The reason is that expand does not allocate more memory but just make the tensor look as if you expanded it.
You should call .clone() on the resulting tensor if you plan on modifying it to avoid such behaviours.

jia_lee · March 30, 2019, 2:15am

Hi, thank you for your help. The mask_miss is created from numpy array and I have checked it already.

jia_lee · March 30, 2019, 2:37am

Thank you so much for your explain and instructions, the problem is solved. I missed the doc file of expand before.
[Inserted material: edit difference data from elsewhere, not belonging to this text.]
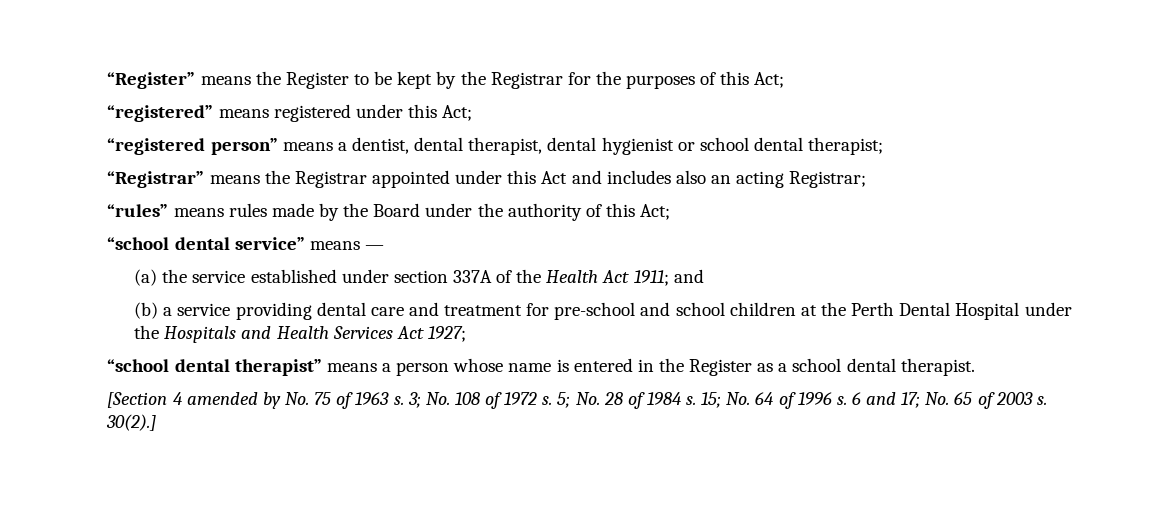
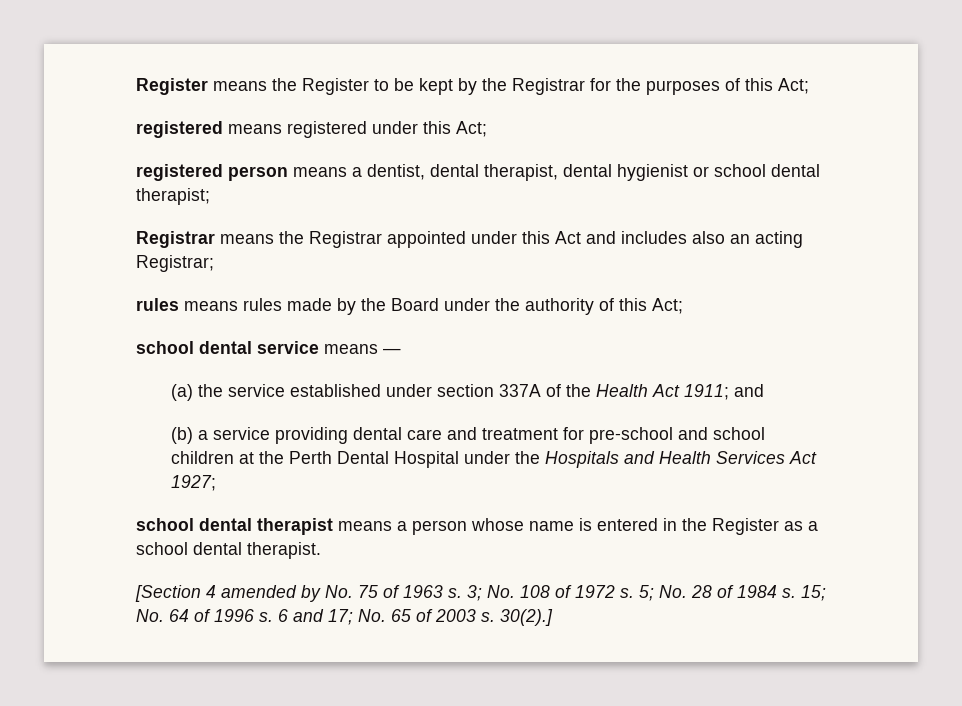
[107,72,196,89] “Register” -> [136,78,209,95] Register
[107,105,214,122] “registered” -> [136,121,224,138] registered
[107,138,278,155] “registered person” -> [136,164,289,181] registered person
[107,171,205,188] “Registrar” -> [136,231,216,248] Registrar
[107,204,169,217] “rules” -> [136,298,180,311] rules
[107,237,305,250] “school dental service” -> [136,341,320,354] school dental service
[107,359,322,376] “school dental therapist” -> [136,518,334,535] school dental therapist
By the way, as @Oli said, due to the memory saving mechanism, does the following code look good?

for i in range(self.nstack):
            preds_instack = []
            # return 5 scales of feature maps
            hourglass_feature = self.hourglass[i](x)

            if i == 0:  # cache for smaller feature maps produced by hourglass block
                features_cache = [torch.zeros_like(hourglass_feature[scale]) for scale in range(5)]
                for s in range(5):  # channel attention before heatmap regression
                    hourglass_feature[s] = self.channel_attention[i][s](hourglass_feature[s])
            else:  # residual connection across stacks
                for k in range(5):
                
                    hourglass_feature_attention = self.channel_attention[i][k](hourglass_feature[k])

                    hourglass_feature[k] = hourglass_feature_attention + features_cache[k]
            # feature maps before heatmap regression
            features_instack = self.features[i](hourglass_feature)

I save the cache named hourglass_feature and use and reset it in the next iteration. Even though I just place the cache in the same location hourglass_feature[s] = self.channel_attention[i][s](hourglass_feature[s]), the graph connection is correct and is just what I desire after I draw the network using some visualization tool such as Netron.